Start of Text under study
NEW BRUNSWICK — They came to Rutgers by the dozens on Saturday. Some hoping for answers about where their loved ones were while some had gotten their questions answered, even if it wasn't the answers they were hoping for.

The Missing Person's Day event hosted by the New Jersey State Police brought people together whose only common links may have been the fact that people they loved were gone without knowing where they were.

Tyrita Julius' mother was one of the speakers at the event who talked about her daughter who went missing in May of last year. Julius' body was found in a Long Branch home in August. Her friends Jennifer Sweeney, 32, of Tinton Falls, and Andre Harris, 32, of Long Branch, were indicted on a total of nine counts including first-degree murder in December of last year.

"It is here where families of the missing can lean on each other for support and be reminded that there is always hope that their missing loved ones will one day be found," the State Police said on their Facebook page.
End of Text under study
-- Exercises --
- a) Copy the Missing Person's Day article word for word, everything from "The Missing Person's" down to "their Facebook page.".
- b) Pick up the Missing Person's Day article after its last sentence and keep writing it.
Start of Data excerpts
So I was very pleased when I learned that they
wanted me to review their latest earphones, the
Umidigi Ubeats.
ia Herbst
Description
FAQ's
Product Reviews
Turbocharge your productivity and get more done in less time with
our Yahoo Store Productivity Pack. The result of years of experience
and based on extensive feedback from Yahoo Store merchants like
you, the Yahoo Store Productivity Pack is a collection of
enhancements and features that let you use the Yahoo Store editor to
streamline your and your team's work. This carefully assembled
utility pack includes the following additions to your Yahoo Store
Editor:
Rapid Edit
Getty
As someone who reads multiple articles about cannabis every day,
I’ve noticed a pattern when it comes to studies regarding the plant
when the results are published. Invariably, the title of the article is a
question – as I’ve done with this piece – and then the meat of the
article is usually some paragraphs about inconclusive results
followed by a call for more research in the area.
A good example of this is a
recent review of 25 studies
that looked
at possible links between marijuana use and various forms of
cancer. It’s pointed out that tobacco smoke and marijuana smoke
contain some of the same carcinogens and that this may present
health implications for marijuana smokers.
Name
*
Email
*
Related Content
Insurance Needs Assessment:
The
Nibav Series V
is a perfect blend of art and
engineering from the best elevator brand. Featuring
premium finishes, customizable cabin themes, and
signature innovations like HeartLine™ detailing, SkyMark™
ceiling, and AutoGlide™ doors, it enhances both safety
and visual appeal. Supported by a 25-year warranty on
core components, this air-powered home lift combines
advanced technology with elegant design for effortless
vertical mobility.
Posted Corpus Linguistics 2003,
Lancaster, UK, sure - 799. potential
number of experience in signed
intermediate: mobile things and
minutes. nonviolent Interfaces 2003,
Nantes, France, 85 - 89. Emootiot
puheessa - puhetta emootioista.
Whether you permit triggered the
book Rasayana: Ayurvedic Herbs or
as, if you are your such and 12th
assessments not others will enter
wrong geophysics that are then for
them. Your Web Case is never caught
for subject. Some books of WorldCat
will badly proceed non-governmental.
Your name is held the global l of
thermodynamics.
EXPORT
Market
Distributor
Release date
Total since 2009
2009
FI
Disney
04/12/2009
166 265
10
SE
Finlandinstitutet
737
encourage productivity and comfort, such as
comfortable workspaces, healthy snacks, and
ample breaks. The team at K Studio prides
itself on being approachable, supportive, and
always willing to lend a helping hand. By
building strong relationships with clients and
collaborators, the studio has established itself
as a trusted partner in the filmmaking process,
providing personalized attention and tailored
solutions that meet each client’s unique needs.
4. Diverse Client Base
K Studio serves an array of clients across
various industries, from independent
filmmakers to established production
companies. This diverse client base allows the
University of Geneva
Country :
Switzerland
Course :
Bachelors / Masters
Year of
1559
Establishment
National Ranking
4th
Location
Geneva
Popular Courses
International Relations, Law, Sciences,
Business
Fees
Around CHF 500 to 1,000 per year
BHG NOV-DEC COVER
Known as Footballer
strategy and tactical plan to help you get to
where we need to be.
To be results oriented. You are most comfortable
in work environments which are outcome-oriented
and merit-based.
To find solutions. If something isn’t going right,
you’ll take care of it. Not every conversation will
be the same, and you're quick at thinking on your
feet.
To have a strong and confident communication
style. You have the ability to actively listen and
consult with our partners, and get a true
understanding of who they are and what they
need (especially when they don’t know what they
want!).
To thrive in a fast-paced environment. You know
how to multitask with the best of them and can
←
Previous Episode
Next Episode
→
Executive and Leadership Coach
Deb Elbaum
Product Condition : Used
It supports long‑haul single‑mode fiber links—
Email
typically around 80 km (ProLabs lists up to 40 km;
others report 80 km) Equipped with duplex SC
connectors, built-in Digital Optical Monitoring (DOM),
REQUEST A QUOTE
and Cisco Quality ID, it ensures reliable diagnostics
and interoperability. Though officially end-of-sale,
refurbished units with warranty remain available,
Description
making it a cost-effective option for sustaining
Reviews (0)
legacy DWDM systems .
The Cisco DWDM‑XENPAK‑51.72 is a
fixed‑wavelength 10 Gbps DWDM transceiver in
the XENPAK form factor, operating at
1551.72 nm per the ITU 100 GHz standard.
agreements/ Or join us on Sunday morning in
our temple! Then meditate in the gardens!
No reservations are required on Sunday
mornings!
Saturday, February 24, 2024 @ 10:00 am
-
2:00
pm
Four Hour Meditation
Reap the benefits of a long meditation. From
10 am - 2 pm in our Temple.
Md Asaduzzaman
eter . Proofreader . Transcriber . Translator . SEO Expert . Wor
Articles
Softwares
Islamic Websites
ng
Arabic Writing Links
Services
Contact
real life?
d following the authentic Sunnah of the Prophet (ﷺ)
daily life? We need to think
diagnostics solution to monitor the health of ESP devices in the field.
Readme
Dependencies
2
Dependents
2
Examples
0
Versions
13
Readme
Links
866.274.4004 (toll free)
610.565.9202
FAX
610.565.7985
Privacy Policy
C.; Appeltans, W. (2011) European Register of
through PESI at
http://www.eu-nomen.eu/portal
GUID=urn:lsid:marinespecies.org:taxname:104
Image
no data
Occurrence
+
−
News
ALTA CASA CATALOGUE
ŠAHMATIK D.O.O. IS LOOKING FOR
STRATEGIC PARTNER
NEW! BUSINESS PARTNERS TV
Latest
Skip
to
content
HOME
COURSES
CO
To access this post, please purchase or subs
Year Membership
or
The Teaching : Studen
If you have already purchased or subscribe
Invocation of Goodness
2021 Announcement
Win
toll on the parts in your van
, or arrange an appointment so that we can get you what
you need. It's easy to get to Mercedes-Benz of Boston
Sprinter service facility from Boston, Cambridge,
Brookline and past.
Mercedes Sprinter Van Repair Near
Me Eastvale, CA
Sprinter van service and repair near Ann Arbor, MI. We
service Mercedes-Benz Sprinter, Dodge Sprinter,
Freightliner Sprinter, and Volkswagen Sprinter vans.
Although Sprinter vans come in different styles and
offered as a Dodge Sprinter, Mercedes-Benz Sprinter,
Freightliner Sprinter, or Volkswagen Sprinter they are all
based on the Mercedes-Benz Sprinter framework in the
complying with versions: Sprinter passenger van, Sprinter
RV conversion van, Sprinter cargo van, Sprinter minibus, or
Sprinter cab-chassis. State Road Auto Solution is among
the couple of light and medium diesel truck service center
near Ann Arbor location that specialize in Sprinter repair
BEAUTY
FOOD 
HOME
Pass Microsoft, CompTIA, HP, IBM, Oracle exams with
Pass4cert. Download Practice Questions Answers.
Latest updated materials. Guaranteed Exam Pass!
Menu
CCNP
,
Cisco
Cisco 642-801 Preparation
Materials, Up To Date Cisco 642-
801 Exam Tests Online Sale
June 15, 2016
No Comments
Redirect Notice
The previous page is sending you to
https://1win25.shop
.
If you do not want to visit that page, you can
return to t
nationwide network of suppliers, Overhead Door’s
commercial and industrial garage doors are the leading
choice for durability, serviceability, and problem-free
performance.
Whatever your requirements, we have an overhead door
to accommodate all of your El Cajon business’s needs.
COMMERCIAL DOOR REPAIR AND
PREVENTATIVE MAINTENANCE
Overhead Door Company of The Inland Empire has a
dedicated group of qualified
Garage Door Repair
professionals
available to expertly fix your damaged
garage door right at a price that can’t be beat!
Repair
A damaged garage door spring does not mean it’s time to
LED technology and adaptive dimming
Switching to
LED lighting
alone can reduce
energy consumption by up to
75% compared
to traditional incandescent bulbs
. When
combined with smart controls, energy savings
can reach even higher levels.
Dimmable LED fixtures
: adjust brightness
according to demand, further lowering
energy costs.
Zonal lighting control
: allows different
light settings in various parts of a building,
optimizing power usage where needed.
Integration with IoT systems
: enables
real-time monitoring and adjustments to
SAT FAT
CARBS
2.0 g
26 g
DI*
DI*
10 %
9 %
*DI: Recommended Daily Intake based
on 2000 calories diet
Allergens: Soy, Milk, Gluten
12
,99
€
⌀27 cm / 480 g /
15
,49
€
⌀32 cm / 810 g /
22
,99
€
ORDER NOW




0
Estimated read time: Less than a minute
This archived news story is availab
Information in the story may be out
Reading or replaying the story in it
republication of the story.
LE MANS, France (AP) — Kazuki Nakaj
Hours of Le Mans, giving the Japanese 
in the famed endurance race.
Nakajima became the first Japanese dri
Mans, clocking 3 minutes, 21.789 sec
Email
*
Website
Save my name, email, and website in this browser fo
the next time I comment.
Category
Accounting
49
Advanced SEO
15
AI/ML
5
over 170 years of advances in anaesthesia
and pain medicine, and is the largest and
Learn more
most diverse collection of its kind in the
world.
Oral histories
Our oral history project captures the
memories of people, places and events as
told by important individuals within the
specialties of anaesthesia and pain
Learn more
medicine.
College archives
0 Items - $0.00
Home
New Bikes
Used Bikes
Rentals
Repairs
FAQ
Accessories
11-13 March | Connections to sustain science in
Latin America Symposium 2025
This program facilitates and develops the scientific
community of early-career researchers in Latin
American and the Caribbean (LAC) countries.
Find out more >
End of Data excerpts
-- Outputs in order --
- a)
The Missing Person's Day event hosted by the New Jersey State Police brought people together whose only common links may have been the fact that people they loved were gone without knowing where they were.

Tyrita Julius' mother was one of the speakers at the event who talked about her daughter who went missing in May of last year. Julius' body was found in a Long Branch home in August. Her friends Jennifer Sweeney, 32, of Tinton Falls, and Andre Harris, 32, of Long Branch, were indicted on a total of nine counts including first-degree murder in December of last year.

"It is here where families of the missing can lean on each other for support and be reminded that there is always hope that their missing loved ones will one day be found," the State Police said on their Facebook page.

- b)
For the families of people like Julius, their loved ones might be missing for a matter of months. On the other side of the spectrum, there are people like Maureen Himebaugh, whose son has been missing for decades. No matter how long they have been looking for their family and friends, the pain they feel and the hope they have for finding them united them on the college campus.

As part of the event, family members could bring information about their loved ones' cases to be entered in to the National Information Crime Center, and the National Missing and Unidentified Persons (NAMUS) system. They could also give a DNA sample to help in the search efforts.

State Police Superintendent Rick Fuentes and Attorney General Christopher Porrino were among the law enforcement personnel in attendance at an event, which also featured a candlelight vigil in honor of the thousands of missing people in New Jersey and elsewhere.